Obesity is big business and as a result, so are bariatric surgeries. They are a popular fail safe for people who believe they lack the mental resolve to eat less but is it really the most cost effective way to treat obesity now that health care is government controlled?
Writing in both BMJ and JAMA, David Arterburn, MD, MPH, weighs the evidence on the benefits and risks of the various types of this surgery.
"It's critical that we find effective—and cost-effective—ways to treat severe obesity," said Dr. Arterburn, an associate investigator at Group Health Research Institute, a Group Health physician, and an affiliate associate professor of medicine at the University of Washington School of Medicine.
Even as rates of obesity (defined as a body mass index, or BMI, of at least 30 kg/m2) have started to plateau, severe obesity is still quite common. Almost 15 percent of American adults has a BMI of 35 kg/m2 or more. Health care costs are nearly twice as high for severely obese people as for adults of normal weight. Lifestyle interventions and medications can help, but they've proven only modestly effective in maintaining weight loss and improving associated conditions like diabetes.
The BMJ
Growing evidence shows that bariatric surgery can prolong life and prompt reductions in weight and associated conditions like diabetes and heart attacks, Dr. Arterburn and Anita Courcoulas, MD, MPH, concluded in The BMJ. Dr. Courcoulas is a surgery professor at the University of Pittsburgh Medical Center. Their review of the current evidence includes an interactive tool to explore the evolution of bariatric surgical techniques.
Bariatric surgery changes the anatomy of the gastrointestinal tract to promote weight loss and improve associated conditions like diabetes. But much more research is needed, because it's unclear how well each type of bariatric surgery works in the long run.
People are unlikely to die during or soon after the surgery, but rates of complications after surgery vary widely, Dr. Arterburn said. Some studies have linked certain bariatric procedures to higher risk of substance abuse, suicide, and nutritional deficiencies, but more research is needed on these potential complications using careful long-term follow-up. Other big questions remain, particularly for the long-term outcomes of newer procedures, in people with lower (less than 35 kg/m2) BMIs and among members of racial and ethnic minorities.
Although the balance of the evidence indicates that bariatric surgery is safe and effective for the typical patient with severe obesity, Dr. Arterburn said, individual patients and their doctors need to have meaningful shared decision making conversations about the long-term benefits, risks, and uncertainties of bariatric surgery so they can each choose the best treatments for them.
JAMA
In their JAMA editorial, Dr. Arterburn and David P. Fisher, MD, a bariatric surgeon at Kaiser Permanente, Northern California, commented on two articles in the same issue of the journal. In severely obese adults who received lifestyle counseling, one article linked intermittent, reversible blockade of the vagus nerve to only slightly more weight loss at one year—and more serious side effects—compared to a sham procedure.

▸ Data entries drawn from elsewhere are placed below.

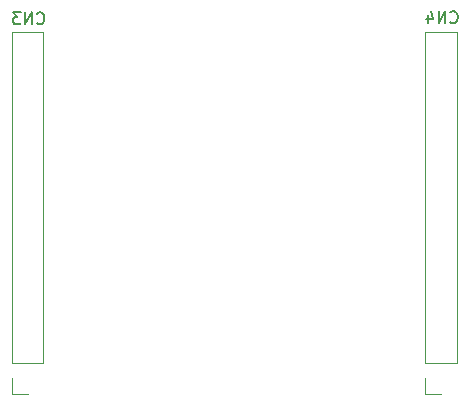
<source format=gbr>
G04 #@! TF.GenerationSoftware,KiCad,Pcbnew,5.1.5+dfsg1-2build2*
G04 #@! TF.CreationDate,2022-09-07T21:32:21-04:00*
G04 #@! TF.ProjectId,coco2_3134_64k_static_ram_board,636f636f-325f-4333-9133-345f36346b5f,1.0.0*
G04 #@! TF.SameCoordinates,Original*
G04 #@! TF.FileFunction,Legend,Bot*
G04 #@! TF.FilePolarity,Positive*
%FSLAX46Y46*%
G04 Gerber Fmt 4.6, Leading zero omitted, Abs format (unit mm)*
G04 Created by KiCad (PCBNEW 5.1.5+dfsg1-2build2) date 2022-09-07 21:32:21*
%MOMM*%
%LPD*%
G04 APERTURE LIST*
%ADD10C,0.120000*%
%ADD11C,0.150000*%
G04 APERTURE END LIST*
D10*
X101170000Y-83230000D02*
X103830000Y-83230000D01*
X101170000Y-111230000D02*
X101170000Y-83230000D01*
X103830000Y-111230000D02*
X103830000Y-83230000D01*
X101170000Y-111230000D02*
X103830000Y-111230000D01*
X101170000Y-112500000D02*
X101170000Y-113830000D01*
X101170000Y-113830000D02*
X102500000Y-113830000D01*
X136170000Y-113830000D02*
X137500000Y-113830000D01*
X136170000Y-112500000D02*
X136170000Y-113830000D01*
X136170000Y-111230000D02*
X138830000Y-111230000D01*
X138830000Y-111230000D02*
X138830000Y-83230000D01*
X136170000Y-111230000D02*
X136170000Y-83230000D01*
X136170000Y-83230000D02*
X138830000Y-83230000D01*
D11*
X103290476Y-82457142D02*
X103338095Y-82504761D01*
X103480952Y-82552380D01*
X103576190Y-82552380D01*
X103719047Y-82504761D01*
X103814285Y-82409523D01*
X103861904Y-82314285D01*
X103909523Y-82123809D01*
X103909523Y-81980952D01*
X103861904Y-81790476D01*
X103814285Y-81695238D01*
X103719047Y-81600000D01*
X103576190Y-81552380D01*
X103480952Y-81552380D01*
X103338095Y-81600000D01*
X103290476Y-81647619D01*
X102861904Y-82552380D02*
X102861904Y-81552380D01*
X102290476Y-82552380D01*
X102290476Y-81552380D01*
X101909523Y-81552380D02*
X101290476Y-81552380D01*
X101623809Y-81933333D01*
X101480952Y-81933333D01*
X101385714Y-81980952D01*
X101338095Y-82028571D01*
X101290476Y-82123809D01*
X101290476Y-82361904D01*
X101338095Y-82457142D01*
X101385714Y-82504761D01*
X101480952Y-82552380D01*
X101766666Y-82552380D01*
X101861904Y-82504761D01*
X101909523Y-82457142D01*
X138290476Y-82357142D02*
X138338095Y-82404761D01*
X138480952Y-82452380D01*
X138576190Y-82452380D01*
X138719047Y-82404761D01*
X138814285Y-82309523D01*
X138861904Y-82214285D01*
X138909523Y-82023809D01*
X138909523Y-81880952D01*
X138861904Y-81690476D01*
X138814285Y-81595238D01*
X138719047Y-81500000D01*
X138576190Y-81452380D01*
X138480952Y-81452380D01*
X138338095Y-81500000D01*
X138290476Y-81547619D01*
X137861904Y-82452380D02*
X137861904Y-81452380D01*
X137290476Y-82452380D01*
X137290476Y-81452380D01*
X136385714Y-81785714D02*
X136385714Y-82452380D01*
X136623809Y-81404761D02*
X136861904Y-82119047D01*
X136242857Y-82119047D01*
M02*

</source>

The other article was another review of the long-term evidence for the three most commonly used kinds of bariatric surgery: Roux-en-Y gastric bypass, vertical sleeve gastrectomy, and adjustable gastric banding, which respectively account for 47 percent, 28 percent, and 18 percent of bariatric procedures worldwide. Conclusions were hampered by missing data: Of more than 1,000 studies, only 29 had two-years or more follow-up of at least 80 percent of the patients enrolled in the study. Drs. Arterburn and Fisher urged researchers to improve retention of study participants so that lost information won't skew results.
"What matters most about bariatric surgery isn't how much weight people lose at first, but what happens to them in the long haul: over 10 years or more," Dr. Arterburn said. Most randomized controlled trials of bariatric surgery have followed patients for two years or less. Some observational studies have lasted longer, but very few have reported follow-up of five years, and none for more than five years.
He and Dr. Fisher urged professional societies and obesity researchers to develop guidelines to design and conduct trials of bariatric surgery and standardize reporting of concerns about effectiveness and safety.
What's next?
"We're looking forward to longer-term results to come in the next five years from various ongoing observational studies," Dr. Arterburn said: The Utah Obesity Study, the Michigan Bariatric Surgery Collaborative, and large cohorts from Veterans Affairs health system and the HMO Research Network (including Group Health) and should yield important long-term information comparing the efficacy, safety, and costs of surgical and non-surgical care for severe obesity.
In the meantime, the number of bariatric surgeries done each year in the United States has multiplied by 20 times over the past two decades. As the obesity epidemic has been spreading globally, more than 340,000 bariatric surgeries were done worldwide in 2011.